= Rebeca Pérez =

Spanish politician (born 1980)

Rebeca Pérez López (born 1980) is a Spanish politician of the People's Party (PP). She entered the city council in Murcia in 2015, was appointed deputy mayor in 2023, and was elected mayor in 2026, becoming the first woman to lead the city council.

==Biography==
Born in Murcia, Pérez holds degrees in business studies and in optics, as well as a master's degree in applied political analysis. Her father Ángel Pérez Martínez, known as "El Puma", has been mayor since 1995 of El Esparragal, a village in Murcia's municipality. She was 20th on the People's Party (PP) list in Murcia led by Miguel Ángel Cámara in the 2011 local elections, missing election by 200 votes. In March 2015, with two months left of the term, Adela Martínez-Cachá left a position in the Council of Government of the Region of Murcia, and Pérez took her seat on the council.

In the 2015 local elections, she was 10th on the PP list led by José Ballesta. Ballesta became mayor and Pérez was put in charge of infrastructure and youth. In 2019, she rose to second behind him on the electoral list. Ballesta put her in charge of sustainable mobility and youth, as well as being the municipal spokesperson; when he was removed from office in 2021, she continued as spokesperson of the PP group in the council.

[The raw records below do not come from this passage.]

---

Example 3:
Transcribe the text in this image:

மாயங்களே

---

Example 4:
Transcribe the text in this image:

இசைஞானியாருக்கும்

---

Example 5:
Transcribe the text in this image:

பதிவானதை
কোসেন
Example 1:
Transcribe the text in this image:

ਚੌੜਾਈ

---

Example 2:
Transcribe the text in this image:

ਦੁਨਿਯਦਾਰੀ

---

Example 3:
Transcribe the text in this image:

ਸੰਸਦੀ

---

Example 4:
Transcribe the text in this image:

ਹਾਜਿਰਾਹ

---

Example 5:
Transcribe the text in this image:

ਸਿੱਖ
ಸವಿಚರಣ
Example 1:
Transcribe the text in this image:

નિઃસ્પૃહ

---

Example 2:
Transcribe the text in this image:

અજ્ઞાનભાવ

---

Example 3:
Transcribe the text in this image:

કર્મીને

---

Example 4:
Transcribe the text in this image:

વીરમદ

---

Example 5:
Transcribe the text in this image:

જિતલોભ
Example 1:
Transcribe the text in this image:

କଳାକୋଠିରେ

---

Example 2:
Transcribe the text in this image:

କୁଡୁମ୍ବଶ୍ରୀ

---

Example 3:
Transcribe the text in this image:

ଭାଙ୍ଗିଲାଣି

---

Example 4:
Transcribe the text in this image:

In 2023, Ballesta won an absolute majority and created for Pérez the role of deputy mayor. She was also in charge of growth and heritage, as well as being spokesperson. Ballesta died of cancer on 10 May 2026, and she was acting mayor until the vote for his successor on 22 May, in which she received the votes of the 15 councillors from the PP, while the 14 opposition members from the Spanish Socialist Workers' Party (PSOE) and Vox abstained. She became the first woman to be mayor of Murcia.